Member of the Hamburg Parliament
- Incumbent
- Assumed office 7 March 2011

Personal details
- Born: 12 January 1990 (age 36) Horn, Hamburg, Germany
- Party: SPD
- Website: annkathrin-kammeyer.de

= Annkathrin Kammeyer =

German politician (born 1990)

Annkathrin Kammeyer (born 12 January 1990) is a German Social Democratic politician and Member of the Hamburg Parliament since 7 March 2011.

==Life and work==
Born in Horn, Hamburg, she was raised in a political family, Kammeyer had an early interest in politics. After her final exams at the Charlotte-Paulsen-Gymnasium in 2009, she started studying political science at the University of Hamburg.

==Political career==
Kammeyer joined the SPD in 2006. She became the group leader of the Jusos (Young Socialists in the SPD) in Horn and deputy district chairman of the Jusos in Hamburg-Mitte.

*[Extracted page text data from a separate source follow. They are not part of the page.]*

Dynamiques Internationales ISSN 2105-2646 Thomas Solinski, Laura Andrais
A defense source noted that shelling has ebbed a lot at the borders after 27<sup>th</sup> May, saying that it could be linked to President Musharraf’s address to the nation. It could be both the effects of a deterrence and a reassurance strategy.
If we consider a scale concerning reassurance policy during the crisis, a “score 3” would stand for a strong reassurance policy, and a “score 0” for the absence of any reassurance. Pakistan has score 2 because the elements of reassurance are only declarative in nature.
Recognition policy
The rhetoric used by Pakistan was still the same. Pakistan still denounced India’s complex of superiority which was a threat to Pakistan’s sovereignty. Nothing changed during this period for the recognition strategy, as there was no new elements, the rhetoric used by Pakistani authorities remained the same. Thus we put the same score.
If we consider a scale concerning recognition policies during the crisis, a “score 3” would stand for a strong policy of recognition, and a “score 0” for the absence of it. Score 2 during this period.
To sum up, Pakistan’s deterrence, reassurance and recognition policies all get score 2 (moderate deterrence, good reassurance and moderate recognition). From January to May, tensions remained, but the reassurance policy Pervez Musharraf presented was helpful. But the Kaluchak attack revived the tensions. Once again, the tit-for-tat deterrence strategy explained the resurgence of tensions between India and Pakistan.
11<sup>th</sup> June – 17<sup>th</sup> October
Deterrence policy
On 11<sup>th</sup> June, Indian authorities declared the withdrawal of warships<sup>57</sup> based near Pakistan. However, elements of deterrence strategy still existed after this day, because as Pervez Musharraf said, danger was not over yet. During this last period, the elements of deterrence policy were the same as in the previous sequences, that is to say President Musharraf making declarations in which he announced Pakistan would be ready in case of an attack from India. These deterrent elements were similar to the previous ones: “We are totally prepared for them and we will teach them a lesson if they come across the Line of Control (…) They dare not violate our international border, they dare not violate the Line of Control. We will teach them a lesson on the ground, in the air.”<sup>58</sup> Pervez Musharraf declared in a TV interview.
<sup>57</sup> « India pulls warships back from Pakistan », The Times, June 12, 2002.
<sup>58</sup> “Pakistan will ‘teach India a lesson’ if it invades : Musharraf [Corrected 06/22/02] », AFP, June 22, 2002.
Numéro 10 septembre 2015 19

From 2008 she worked in the office of Member of the Hamburg Parliament Michael Neumann. After her finals, she supported the Johannes Kahrs' campaign for the Bundestag. She also was active for AStA at the University of Hamburg.

Kammeyer ran as a candidate for the SPD in the 2011 Hamburg state election, in voting district 2 of Billstedt-Wilhelmsburg-Finkenwerder. She was elected, despite being only 46th on the SPD party list. On 7 March 2011, she became the youngest member of the Hamburg Parliament in history, at 21 years of age.